# **special offer in B&Q**



## Dansmith770 (Oct 13, 2007)

for anybody wanting to build their own Viv. 8x4 sheets of 18mm MDF is on special offer at £10 a sheet instead of £15 at the moment. If your lucky like i was they will cut it all to size for free!!

Usual price for cutting is 4 free cuts and then 50p for every other. i got 10 cuts for free. :no1:


hope this helps

Dan


----------



## BeardieKeeper (Jan 28, 2009)

Thanks for the Info - Ill be heading there tomorrow


----------



## Lisasgeckonursery (Feb 14, 2008)

Yeah i saw this, just bought 7 sheets myself bargain:2thumb:


----------



## Nitram156 (Sep 19, 2009)

i got this today, was cut perfectly to size.


----------



## reptile_man_08 (Jan 14, 2008)

Is the contiboard/melamine on offer too?


----------



## Jim2109 (Mar 30, 2009)

Dansmith770 said:


> for anybody wanting to build their own Viv. 8x4 sheets of 18mm MDF is on special offer at £10 a sheet instead of £15 at the moment. If your lucky like i was they will cut it all to size for free!!
> 
> Usual price for cutting is 4 free cuts and then 50p for every other. i got 10 cuts for free. :no1:
> 
> ...


even if they charge for the cuts, they usually just give you a piece of paper to take to the checkout. simply stick the paper in your pocket, play dumb at the counter and you never get charged. immoral maybe, but a couple of quid and a few minutes of someones time isnt hurting their profits.


----------



## Meko (Apr 29, 2007)

strangest thing about it is they've only reduced the 18mm, which is now cheaper than some of the thinner sizes,


----------



## ozyshane (Dec 17, 2008)

can anyone tell me how long this offer is going to last ?
i dont get paid til next week :whistling2:


----------



## Meko (Apr 29, 2007)

not sure to be honest but in Preston B&Q it's not labeled as reduced but the price sticker has been replaced with a £10 on.


----------



## Dansmith770 (Oct 13, 2007)

When i went in to the store in st Neots near me, they didnt even know it had been reduced, they had to check online. It is actually cheaper than thinner sizes.

MDF is their only sheet wood that has been reduced.


----------



## herman291 (Aug 9, 2009)

is it just me then or does anybody else pinch MDF from B&Q's.

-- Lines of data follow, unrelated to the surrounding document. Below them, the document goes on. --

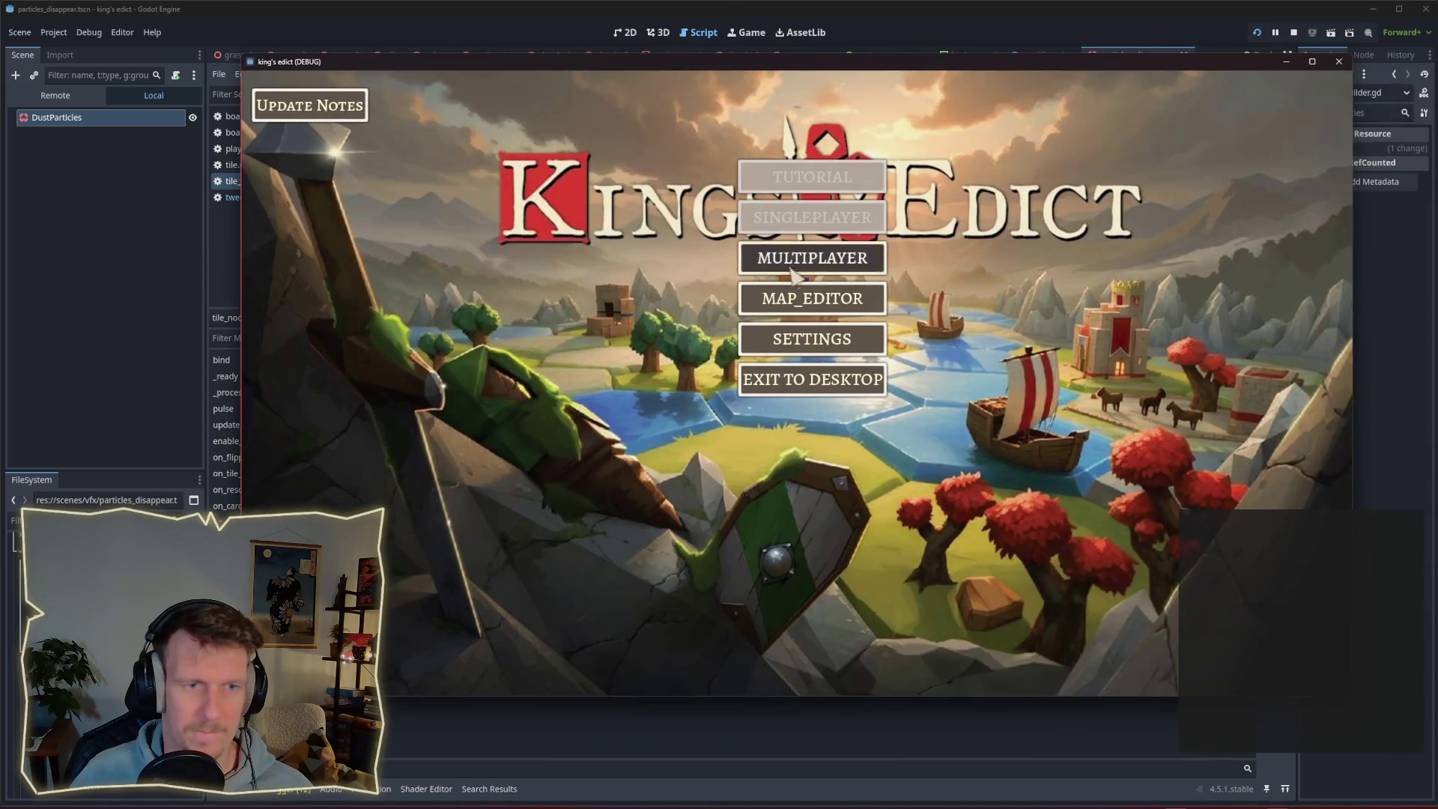
Create a game on i_know_this_place.map with start position 1, ready up, and start it.
left_click(793, 274)
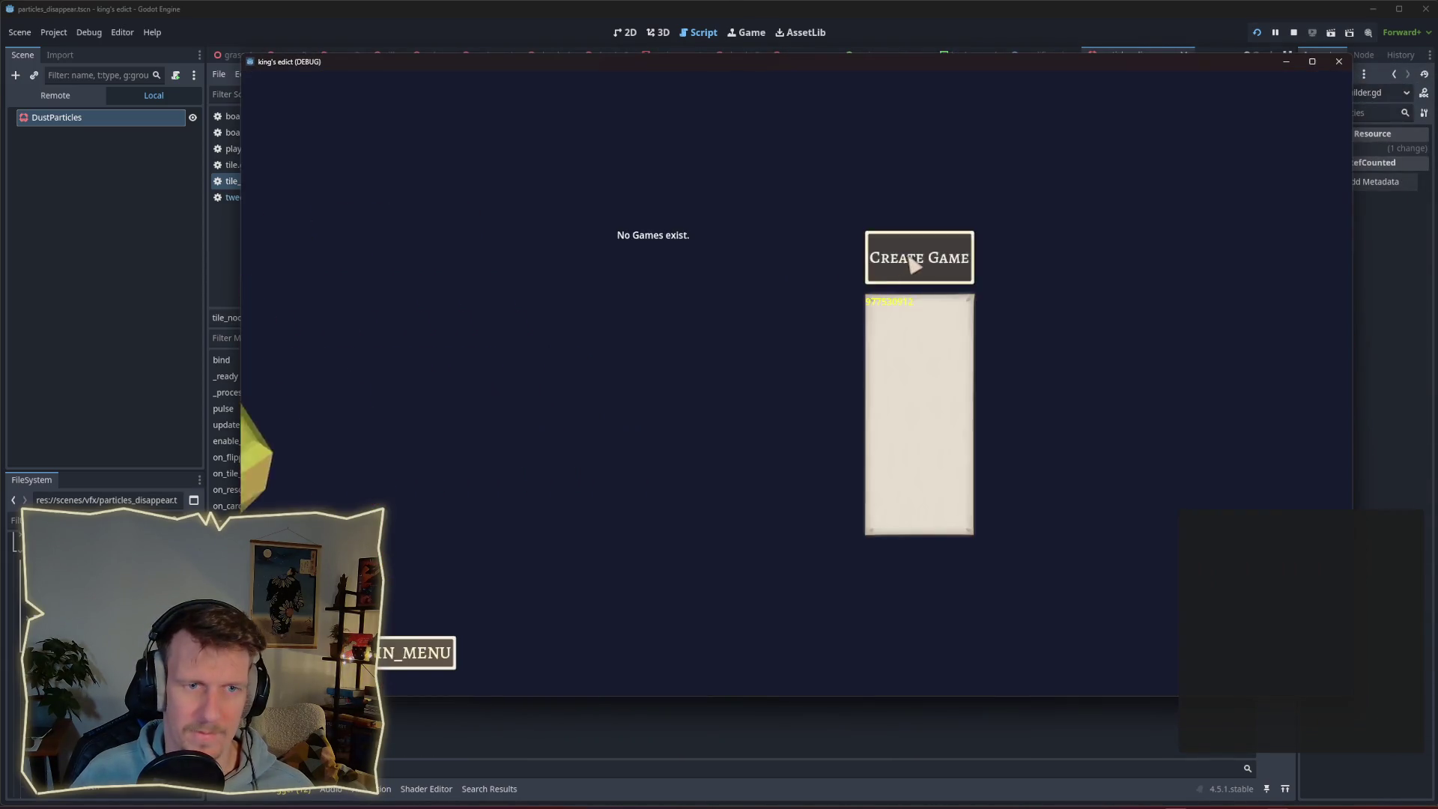
left_click(915, 262)
left_click(933, 141)
left_click(927, 217)
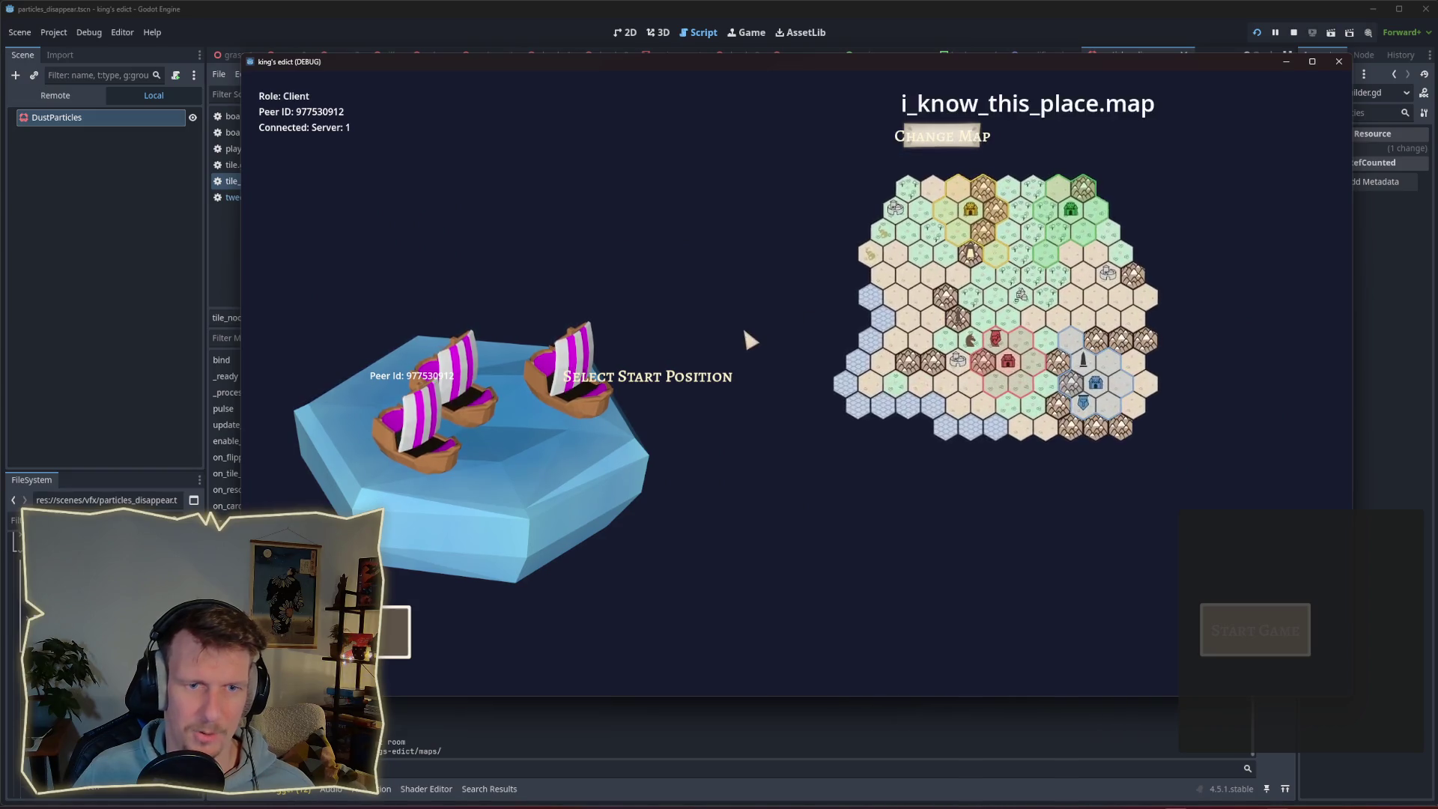
left_click(561, 408)
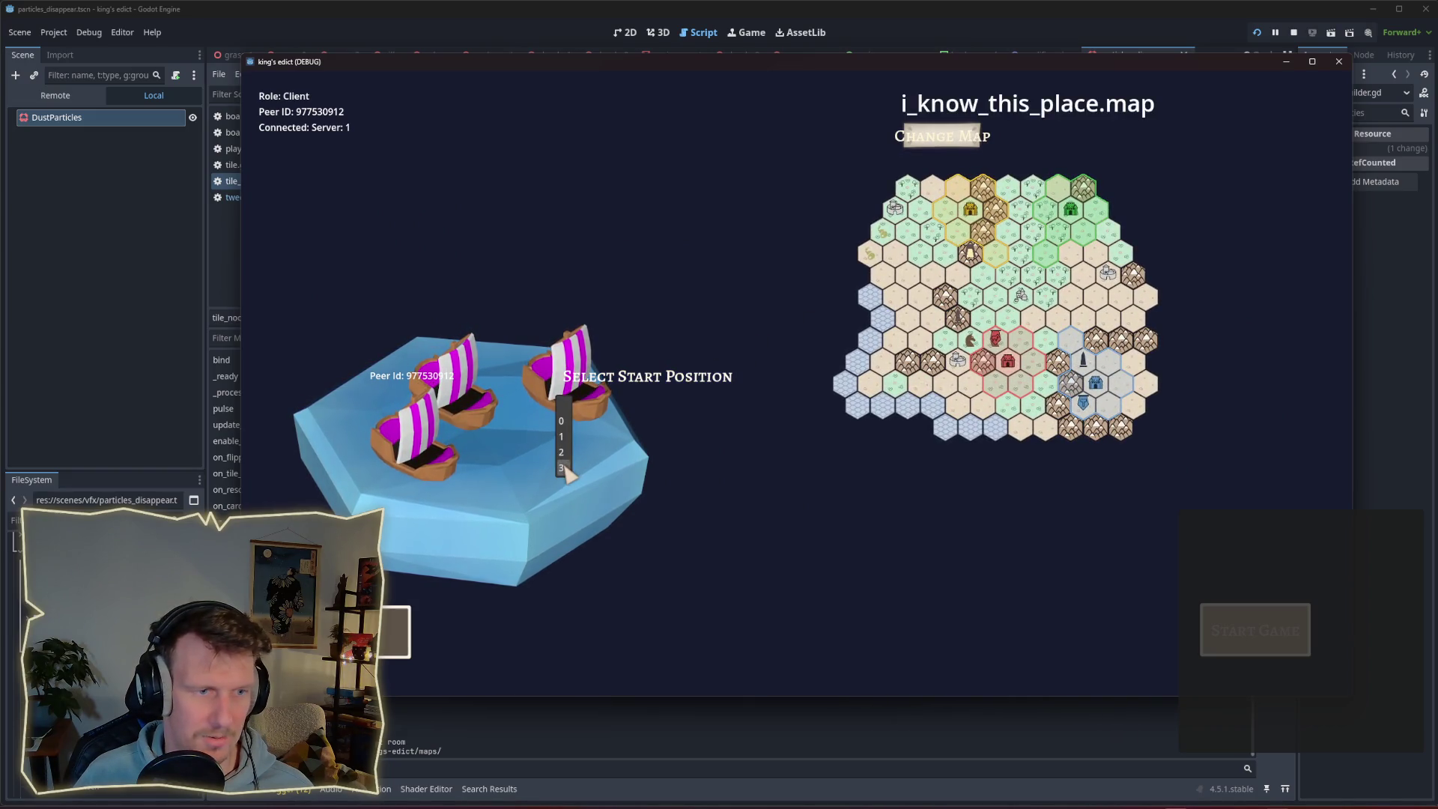
left_click(560, 437)
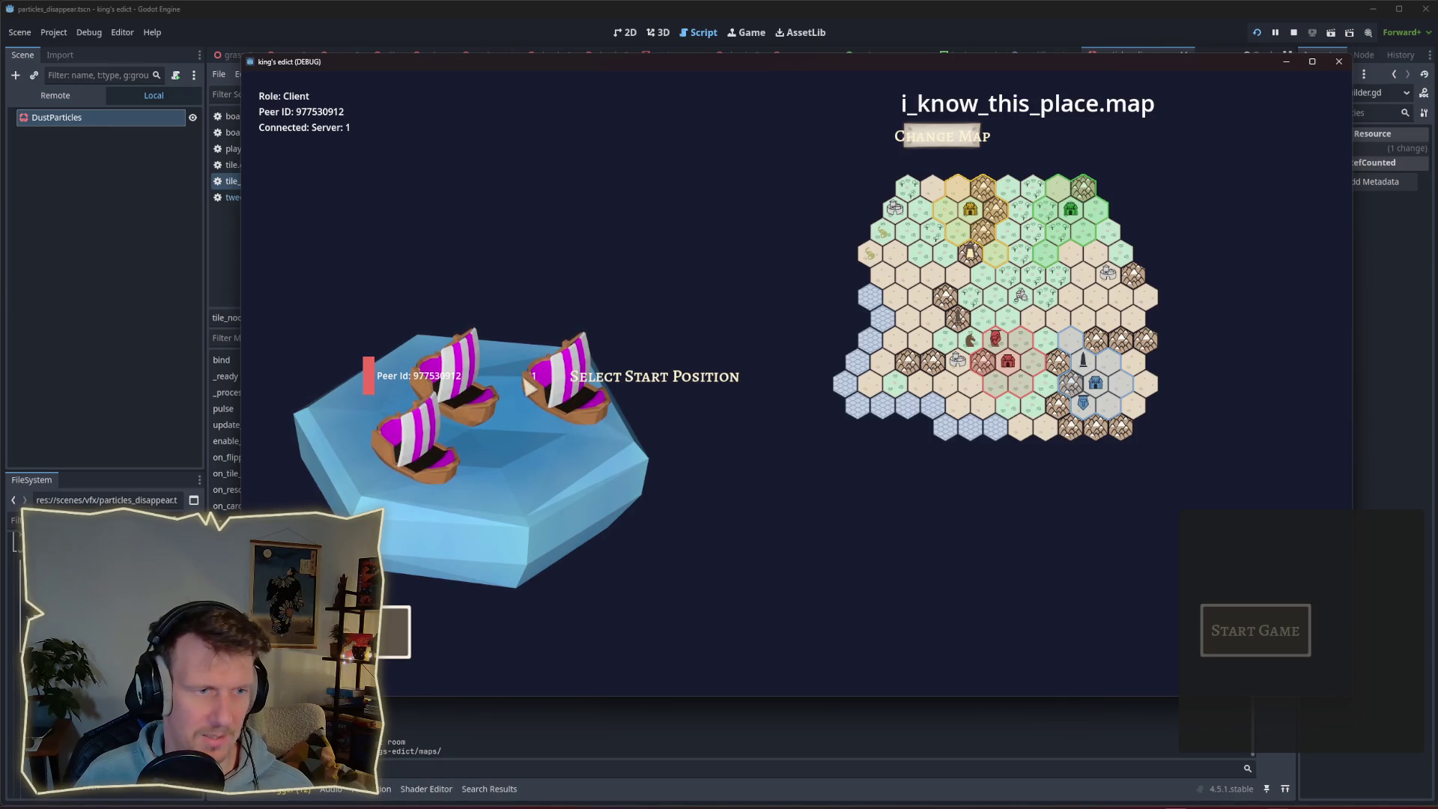
left_click(577, 438)
left_click(1289, 610)
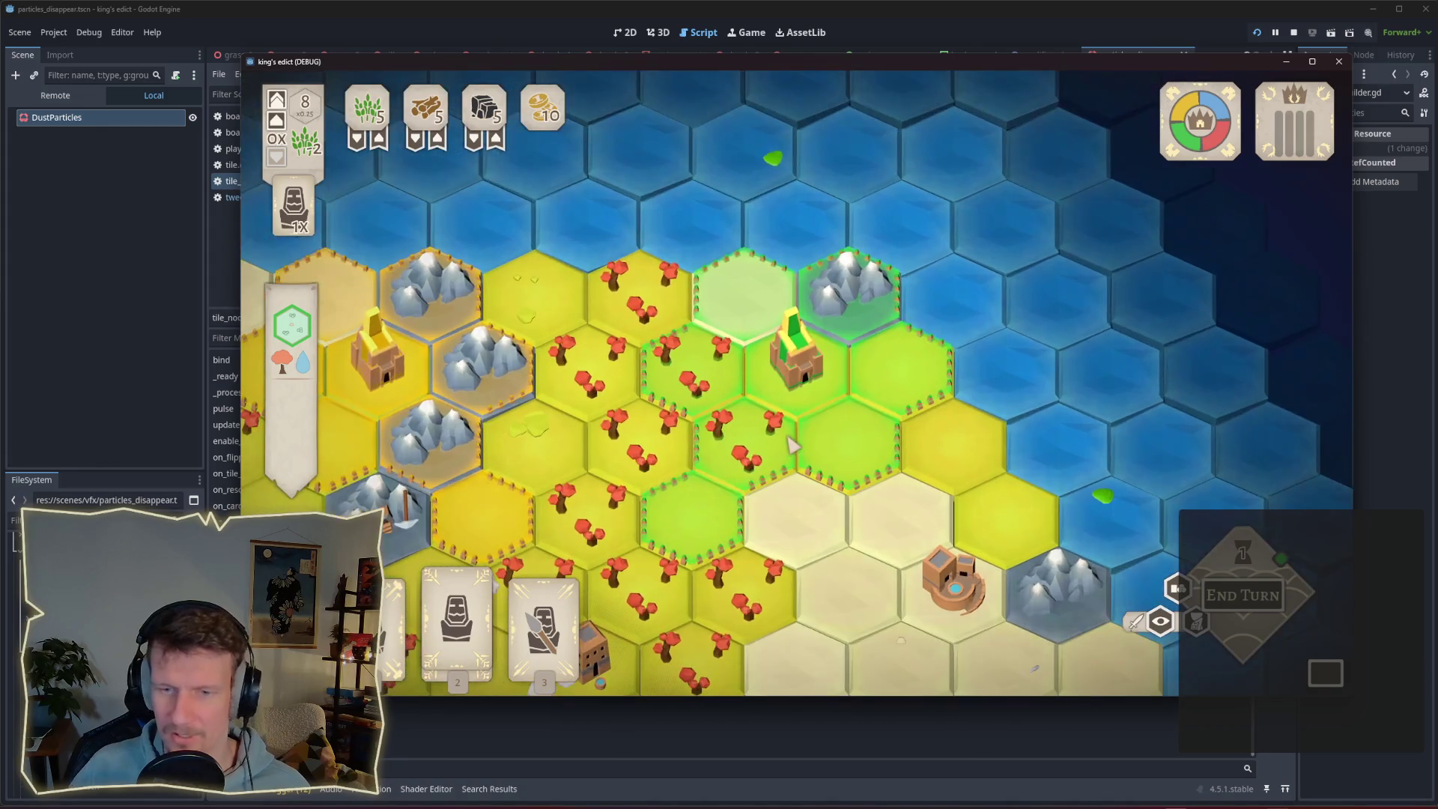
Play card 2 and the statue card onto hexes to watch the dust, then stop the game.
scroll(824, 435, "up", 2)
left_click(851, 429)
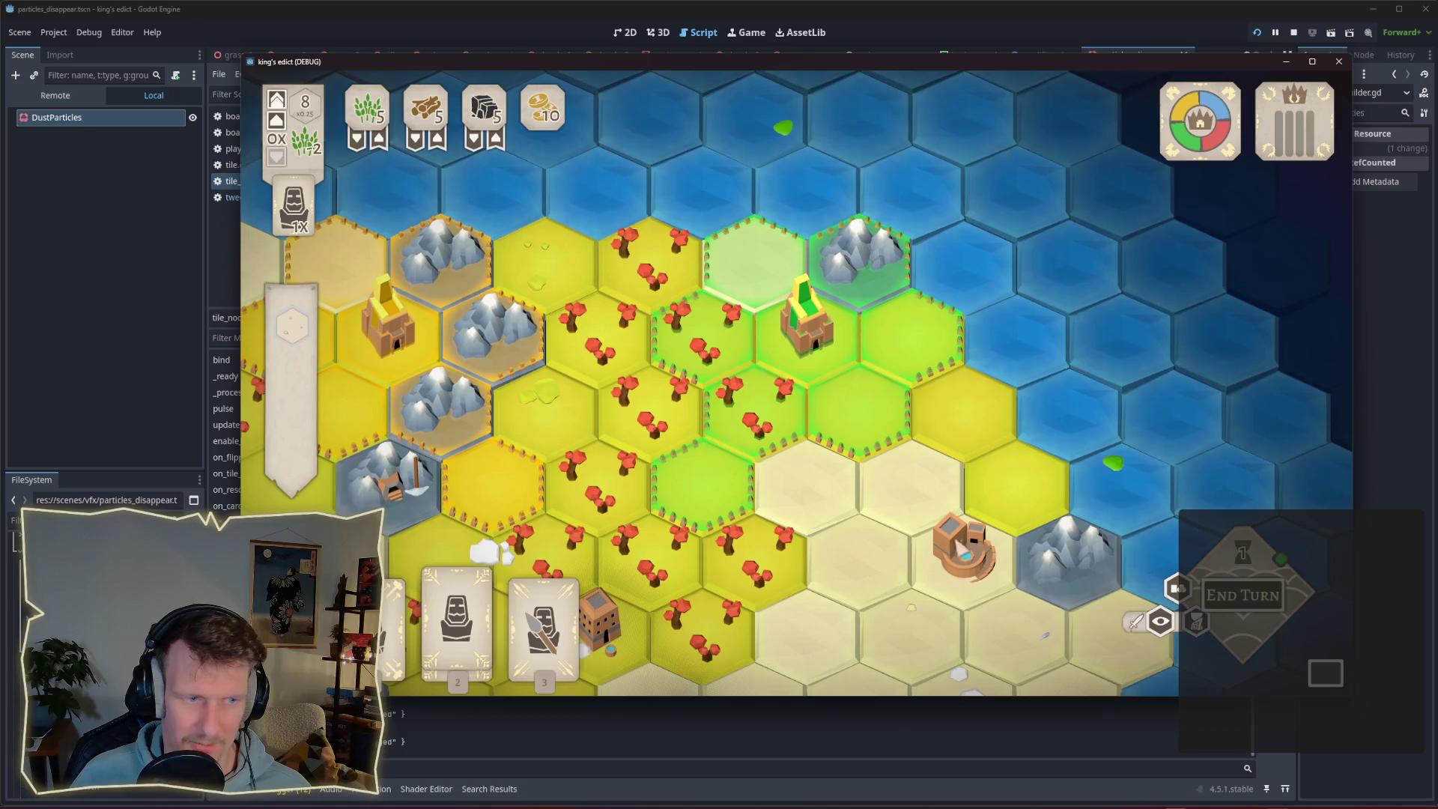
left_click(456, 599)
left_click(858, 408)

if you buying 3 or more sheets already cut,just say its 2.no one knows,no one checks at the till,even cheaper..! :gasp:


----------



## Nitram156 (Sep 19, 2009)

does anything need to be done to MDF for a beardie viv? like any covers or such?

cheers


----------



## Meko (Apr 29, 2007)

not really as a beardie viv doesn't need to be humid. The main problem you'd have with using MDF as a viv would be it not being very good with water, but as a beardie viv is dry you shouldn't have any issues.


----------



## Nitram156 (Sep 19, 2009)

okay cheers :2thumb:


----------



## Nitram156 (Sep 19, 2009)

sorry another question :blush:

would it be okay to sand down and varnish or should i just leave it?

thanks


----------



## Meko (Apr 29, 2007)

it'd be fine to varnish it although you'd need to give it a few weeks or so for the fumes to go.


----------



## yonark (May 23, 2007)

herman291 said:


> is it just me then or does anybody else pinch MDF from B&Q's.
> 
> if you buying 3 or more sheets already cut,just say its 2.no one knows,no one checks at the till,even cheaper..! :gasp:


your BAD. lol


----------



## Nitram156 (Sep 19, 2009)

okay cheers 

should have plenty of time, to wait for the glass

thanks MeKo


----------



## Simplylucy (May 22, 2009)

We made a hatchling rack with a £10 sheet yesterday.....got all our cuts for free too (handy being all girly about it and smiling sweetly)!


----------



## Meko (Apr 29, 2007)

i got 3 sheets the other day for a cabinet, ended up with 11 pieces after about 15 cuts. the lad told me about 4 times that they've clamped down on the 50p per cut rule, but i still didn't get charged for any.


----------



## simonas (Apr 12, 2008)

herman291 said:


> is it just me then or does anybody else pinch MDF from B&Q's.
> 
> if you buying 3 or more sheets already cut,just say its 2.no one knows,no one checks at the till,even cheaper..! :gasp:


ha ha but be aware that B n Q are one of the few shops who do prosecute everyone who gets caght there and there cameras are pretty good.I represent loads of people who have never been in trouble before getting caught there


----------